What is required ▸
Retype all of the data word for word, without pictures.

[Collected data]

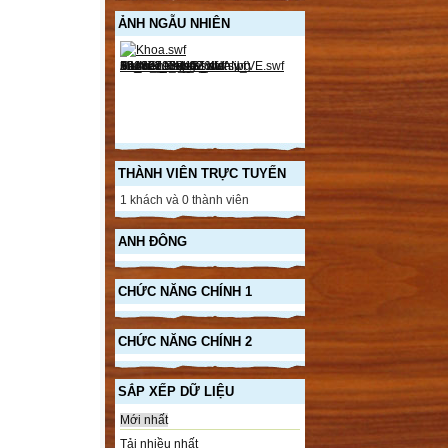
ẢNH NGẪU NHIÊN
THÀNH VIÊN TRỰC TUYẾN
1 khách và 0 thành viên
ANH ĐÔNG
CHỨC NĂNG CHÍNH 1
CHỨC NĂNG CHÍNH 2
SẮP XẾP DỮ LIỆU
Mới nhất
Tải nhiều nhất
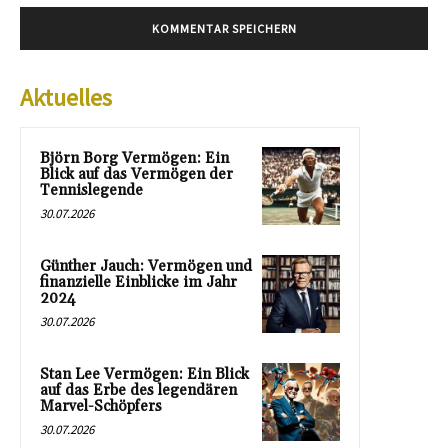
Aktuelles
Björn Borg Vermögen: Ein
Blick auf das Vermögen der
Tennislegende
30.07.2026
Günther Jauch: Vermögen und
finanzielle Einblicke im Jahr
2024
30.07.2026
Stan Lee Vermögen: Ein Blick
auf das Erbe des legendären
Marvel-Schöpfers
30.07.2026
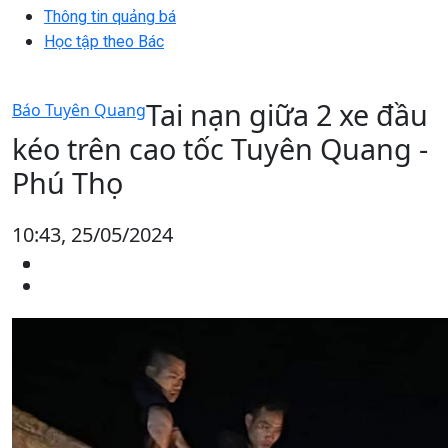
Thông tin quảng bá
Học tập theo Bác
Tai nạn giữa 2 xe đầu
Báo Tuyên Quang
kéo trên cao tốc Tuyên Quang -
Phú Thọ
10:43, 25/05/2024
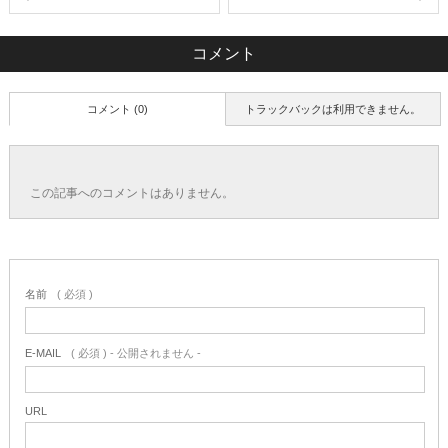
コメント
コメント (0)
トラックバックは利用できません。
この記事へのコメントはありません。
名前
( 必須 )
E-MAIL
( 必須 ) - 公開されません -
URL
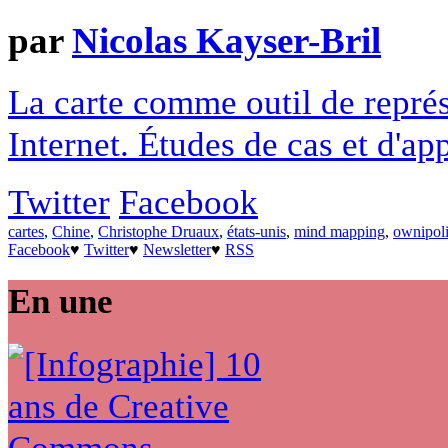
par
Nicolas Kayser-Bril
La carte comme outil de représ
Internet. Études de cas et d'app
Twitter
Facebook
cartes
,
Chine
,
Christophe Druaux
,
états-unis
,
mind mapping
,
ownipoli
Facebook
♥
Twitter
♥
Newsletter
♥
RSS
En une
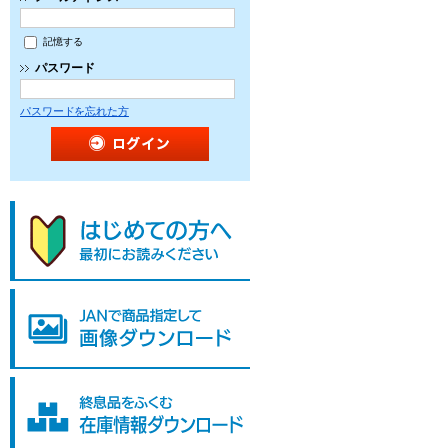
記憶する
パスワード
パスワードを忘れた方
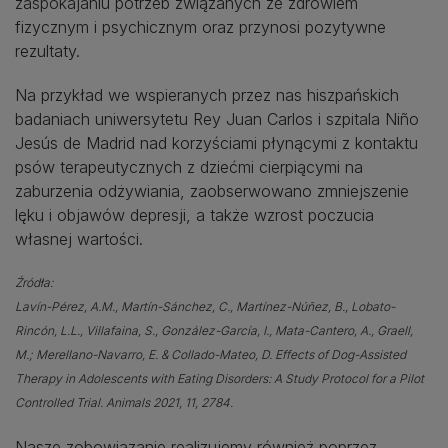
zaspokajaniu potrzeb związanych ze zdrowiem
fizycznym i psychicznym oraz przynosi pozytywne
rezultaty.
Na przykład we wspieranych przez nas hiszpańskich
badaniach uniwersytetu Rey Juan Carlos i szpitala Niño
Jesús de Madrid nad korzyściami płynącymi z kontaktu
psów terapeutycznych z dziećmi cierpiącymi na
zaburzenia odżywiania, zaobserwowano zmniejszenie
lęku i objawów depresji, a także wzrost poczucia
własnej wartości.
Źródła:
Lavín-Pérez, A.M., Martín-Sánchez, C., Martínez-Núñez, B., Lobato-
Rincón, L.L., Villafaina, S., González-García, I., Mata-Cantero, A., Graell,
M.; Merellano-Navarro, E. & Collado-Mateo, D. Effects of Dog-Assisted
Therapy in Adolescents with Eating Disorders: A Study Protocol for a Pilot
Controlled Trial. Animals 2021, 11, 2784.
Nasze zobowiązanie realizujemy również poprzez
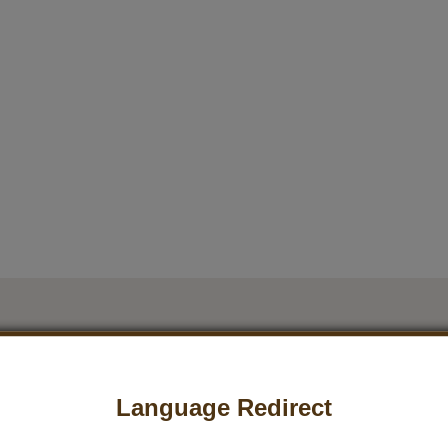
Language Redirect
Ácido láurico: presencia y efectos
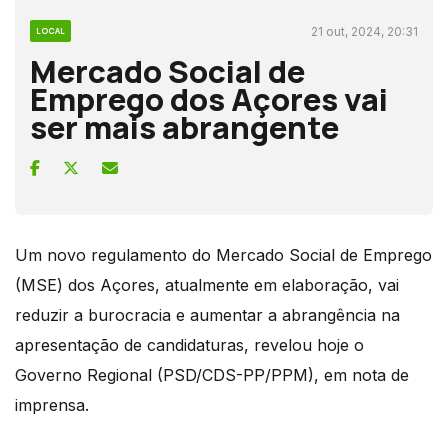
21 out, 2024, 20:31
LOCAL
Mercado Social de
Emprego dos Açores vai
ser mais abrangente
Um novo regulamento do Mercado Social de Emprego
(MSE) dos Açores, atualmente em elaboração, vai
reduzir a burocracia e aumentar a abrangência na
apresentação de candidaturas, revelou hoje o
Governo Regional (PSD/CDS-PP/PPM), em nota de
imprensa.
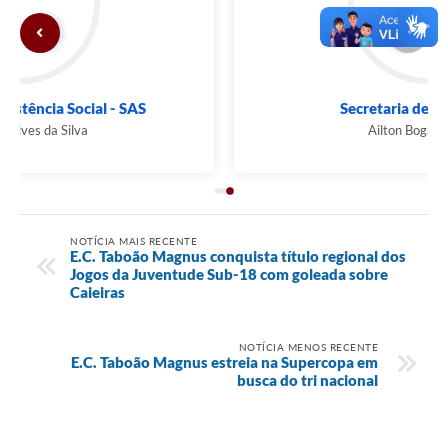
Secretaria de Saúde - SMS
Ailton Bogalho Júnior
NOTÍCIA MAIS RECENTE
E.C. Taboão Magnus conquista título regional dos
Jogos da Juventude Sub-18 com goleada sobre
Caieiras
NOTÍCIA MENOS RECENTE
E.C. Taboão Magnus estreia na Supercopa em
busca do tri nacional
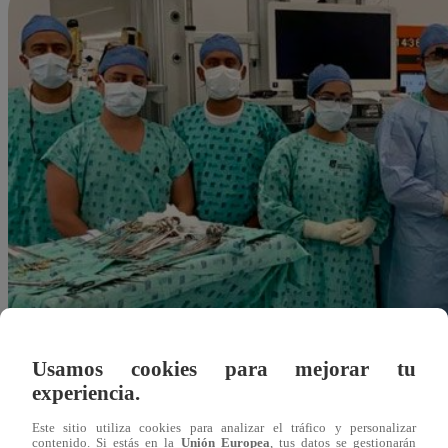
Usamos cookies para mejorar tu
experiencia.
Este sitio utiliza cookies para analizar el tráfico y personalizar
Redacción Latina
contenido. Si estás en la
Unión Europea
, tus datos se gestionarán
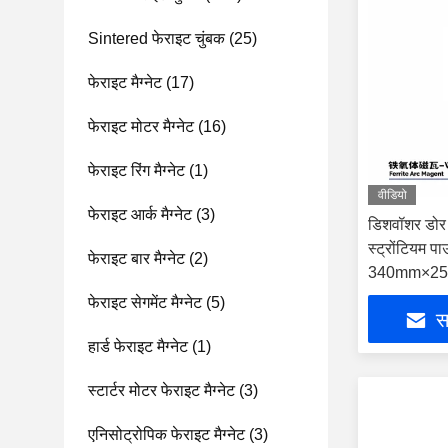
Sintered फेराइट चुंबक
(25)
फेराइट मैग्नेट
(17)
फेराइट मोटर मैग्नेट
(16)
फेराइट रिंग मैग्नेट
(1)
वीडियो
फेराइट आर्क मैग्नेट
(3)
डिशवॉशर डोर 
स्ट्रोंटियम 
फेराइट बार मैग्नेट
(2)
340mm×2
फेराइट सेगमेंट मैग्नेट
(5)
सर
हार्ड फेराइट मैग्नेट
(1)
स्टार्टर मोटर फेराइट मैग्नेट
(3)
एनिसोट्रोपिक फेराइट मैग्नेट
(3)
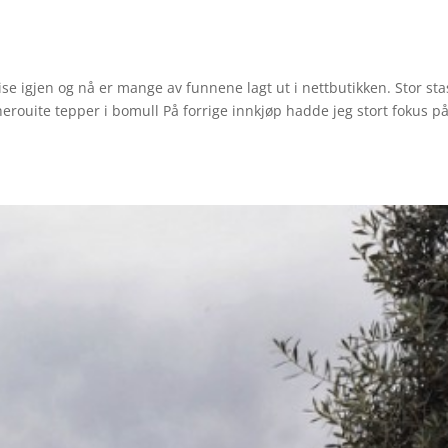
ise igjen og nå er mange av funnene lagt ut i nettbutikken. Stor sta
erouite tepper i bomull På forrige innkjøp hadde jeg stort fokus p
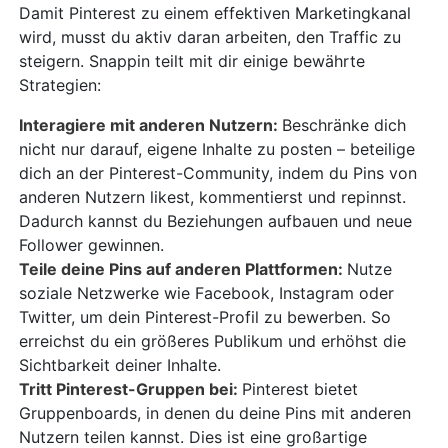
Damit Pinterest zu einem effektiven Marketingkanal
wird, musst du aktiv daran arbeiten, den Traffic zu
steigern. Snappin teilt mit dir einige bewährte
Strategien:
Interagiere mit anderen Nutzern:
Beschränke dich
nicht nur darauf, eigene Inhalte zu posten – beteilige
dich an der Pinterest-Community, indem du Pins von
anderen Nutzern likest, kommentierst und repinnst.
Dadurch kannst du Beziehungen aufbauen und neue
Follower gewinnen.
Teile deine Pins auf anderen Plattformen:
Nutze
soziale Netzwerke wie Facebook, Instagram oder
Twitter, um dein Pinterest-Profil zu bewerben. So
erreichst du ein größeres Publikum und erhöhst die
Sichtbarkeit deiner Inhalte.
Tritt Pinterest-Gruppen bei:
Pinterest bietet
Gruppenboards, in denen du deine Pins mit anderen
Nutzern teilen kannst. Dies ist eine großartige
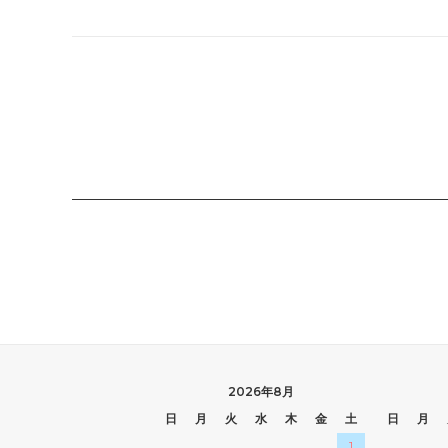
2026年8月
日
月
火
水
木
金
土
日
月
1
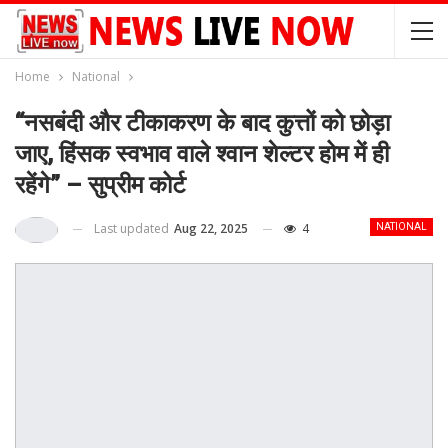
Home
National
“नसबंदी और टीकाकरण के बाद कुत्तों को छोड़ा
जाए, हिंसक स्वभाव वाले श्वान शेल्टर होम में ही
रहेंगे” – सुप्रीम कोर्ट
Last updated
Aug 22, 2025
4
NATIONAL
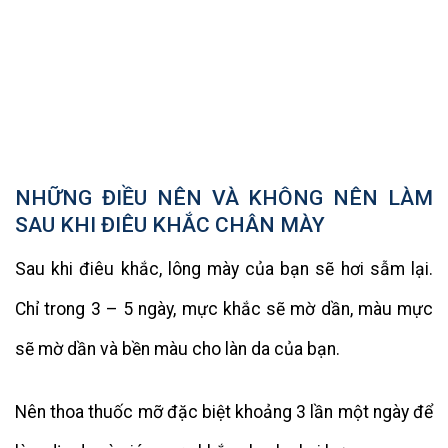
NHỮNG ĐIỀU NÊN VÀ KHÔNG NÊN LÀM
SAU KHI ĐIÊU KHẮC CHÂN MÀY
Sau khi điêu khắc, lông mày của bạn sẽ hơi sẫm lại.
Chỉ trong 3 – 5 ngày, mực khắc sẽ mờ dần, màu mực
sẽ mờ dần và bền màu cho làn da của bạn.
Nên thoa thuốc mỡ đặc biệt khoảng 3 lần một ngày để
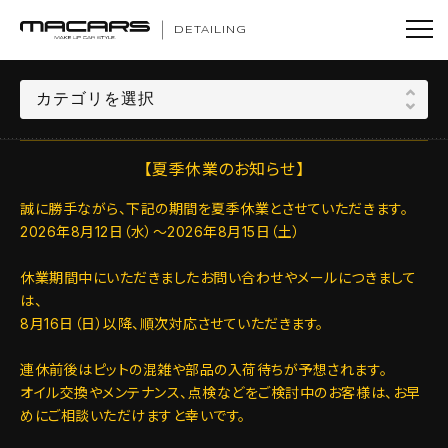
DETAILING
【夏季休業のお知らせ】
誠に勝手ながら、下記の期間を夏季休業とさせていただきます。
2026年8月12日（水）～2026年8月15日（土）
休業期間中にいただきましたお問い合わせやメールにつきまして
は、
8月16日（日）以降、順次対応させていただきます。
連休前後はピットの混雑や部品の入荷待ちが予想されます。
オイル交換やメンテナンス、点検などをご検討中のお客様は、お早
めにご相談いただけますと幸いです。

Output for this task ▸
ẢNH NGẪU NHIÊN
THÀNH VIÊN TRỰC TUYẾN
1 khách và 0 thành viên
ANH ĐÔNG
CHỨC NĂNG CHÍNH 1
CHỨC NĂNG CHÍNH 2
SẮP XẾP DỮ LIỆU
Mới nhất
Tải nhiều nhất
Aktuelles
Björn Borg Vermögen: Ein
Blick auf das Vermögen der
Tennislegende
30.07.2026
Günther Jauch: Vermögen und
finanzielle Einblicke im Jahr
2024
30.07.2026
Stan Lee Vermögen: Ein Blick
auf das Erbe des legendären
Marvel-Schöpfers
30.07.2026
Thông tin quảng bá
Học tập theo Bác
Tai nạn giữa 2 xe đầu
Báo Tuyên Quang
kéo trên cao tốc Tuyên Quang -
Phú Thọ
10:43, 25/05/2024
コメント
コメント (0)
トラックバックは利用できません。
この記事へのコメントはありません。
名前
( 必須 )
E-MAIL
( 必須 ) - 公開されません -
URL
par
Nicolas Kayser-Bril
La carte comme outil de représ
Internet. Études de cas et d'app
Twitter
Facebook
cartes
,
Chine
,
Christophe Druaux
,
états-unis
,
mind mapping
,
ownipoli
Facebook
♥
Twitter
♥
Newsletter
♥
RSS
En une
記憶する
パスワード
パスワードを忘れた方
zaspokajaniu potrzeb związanych ze zdrowiem
fizycznym i psychicznym oraz przynosi pozytywne
rezultaty.
Na przykład we wspieranych przez nas hiszpańskich
badaniach uniwersytetu Rey Juan Carlos i szpitala Niño
Jesús de Madrid nad korzyściami płynącymi z kontaktu
psów terapeutycznych z dziećmi cierpiącymi na
zaburzenia odżywiania, zaobserwowano zmniejszenie
lęku i objawów depresji, a także wzrost poczucia
własnej wartości.
Źródła:
Lavín-Pérez, A.M., Martín-Sánchez, C., Martínez-Núñez, B., Lobato-
Rincón, L.L., Villafaina, S., González-García, I., Mata-Cantero, A., Graell,
M.; Merellano-Navarro, E. & Collado-Mateo, D. Effects of Dog-Assisted
Therapy in Adolescents with Eating Disorders: A Study Protocol for a Pilot
Controlled Trial. Animals 2021, 11, 2784.
Nasze zobowiązanie realizujemy również poprzez
Language Redirect
Ácido láurico: presencia y efectos
21 out, 2024, 20:31
LOCAL
Mercado Social de
Emprego dos Açores vai
ser mais abrangente
Um novo regulamento do Mercado Social de Emprego
(MSE) dos Açores, atualmente em elaboração, vai
reduzir a burocracia e aumentar a abrangência na
apresentação de candidaturas, revelou hoje o
Governo Regional (PSD/CDS-PP/PPM), em nota de
imprensa.
Secretaria de Saúde - SMS
Ailton Bogalho Júnior
NOTÍCIA MAIS RECENTE
E.C. Taboão Magnus conquista título regional dos
Jogos da Juventude Sub-18 com goleada sobre
Caieiras
NOTÍCIA MENOS RECENTE
E.C. Taboão Magnus estreia na Supercopa em
busca do tri nacional
Usamos cookies para mejorar tu
experiencia.
Este sitio utiliza cookies para analizar el tráfico y personalizar
Redacción Latina
contenido. Si estás en la
Unión Europea
, tus datos se gestionarán
Sintered फेराइट चुंबक
(25)
फेराइट मैग्नेट
(17)
फेराइट मोटर मैग्नेट
(16)
फेराइट रिंग मैग्नेट
(1)
वीडियो
फेराइट आर्क मैग्नेट
(3)
डिशवॉशर डोर 
स्ट्रोंटियम 
फेराइट बार मैग्नेट
(2)
340mm×2
फेराइट सेगमेंट मैग्नेट
(5)
सर
हार्ड फेराइट मैग्नेट
(1)
स्टार्टर मोटर फेराइट मैग्नेट
(3)
एनिसोट्रोपिक फेराइट मैग्नेट
(3)
ise igjen og nå er mange av funnene lagt ut i nettbutikken. Stor sta
erouite tepper i bomull På forrige innkjøp hadde jeg stort fokus p
Damit Pinterest zu einem effektiven Marketingkanal
wird, musst du aktiv daran arbeiten, den Traffic zu
steigern. Snappin teilt mit dir einige bewährte
Strategien:
Interagiere mit anderen Nutzern:
Beschränke dich
nicht nur darauf, eigene Inhalte zu posten – beteilige
dich an der Pinterest-Community, indem du Pins von
anderen Nutzern likest, kommentierst und repinnst.
Dadurch kannst du Beziehungen aufbauen und neue
Follower gewinnen.
Teile deine Pins auf anderen Plattformen:
Nutze
soziale Netzwerke wie Facebook, Instagram oder
Twitter, um dein Pinterest-Profil zu bewerben. So
erreichst du ein größeres Publikum und erhöhst die
Sichtbarkeit deiner Inhalte.
Tritt Pinterest-Gruppen bei:
Pinterest bietet
Gruppenboards, in denen du deine Pins mit anderen
Nutzern teilen kannst. Dies ist eine großartige
2026年8月
日
月
火
水
木
金
土
日
月
1
Home
National
“नसबंदी और टीकाकरण के बाद कुत्तों को छोड़ा
जाए, हिंसक स्वभाव वाले श्वान शेल्टर होम में ही
रहेंगे” – सुप्रीम कोर्ट
Last updated
Aug 22, 2025
4
NATIONAL
NHỮNG ĐIỀU NÊN VÀ KHÔNG NÊN LÀM
SAU KHI ĐIÊU KHẮC CHÂN MÀY
Sau khi điêu khắc, lông mày của bạn sẽ hơi sẫm lại.
Chỉ trong 3 – 5 ngày, mực khắc sẽ mờ dần, màu mực
sẽ mờ dần và bền màu cho làn da của bạn.
Nên thoa thuốc mỡ đặc biệt khoảng 3 lần một ngày để
DETAILING
【夏季休業のお知らせ】
誠に勝手ながら、下記の期間を夏季休業とさせていただきます。
2026年8月12日（水）～2026年8月15日（土）
休業期間中にいただきましたお問い合わせやメールにつきまして
は、
8月16日（日）以降、順次対応させていただきます。
連休前後はピットの混雑や部品の入荷待ちが予想されます。
オイル交換やメンテナンス、点検などをご検討中のお客様は、お早
めにご相談いただけますと幸いです。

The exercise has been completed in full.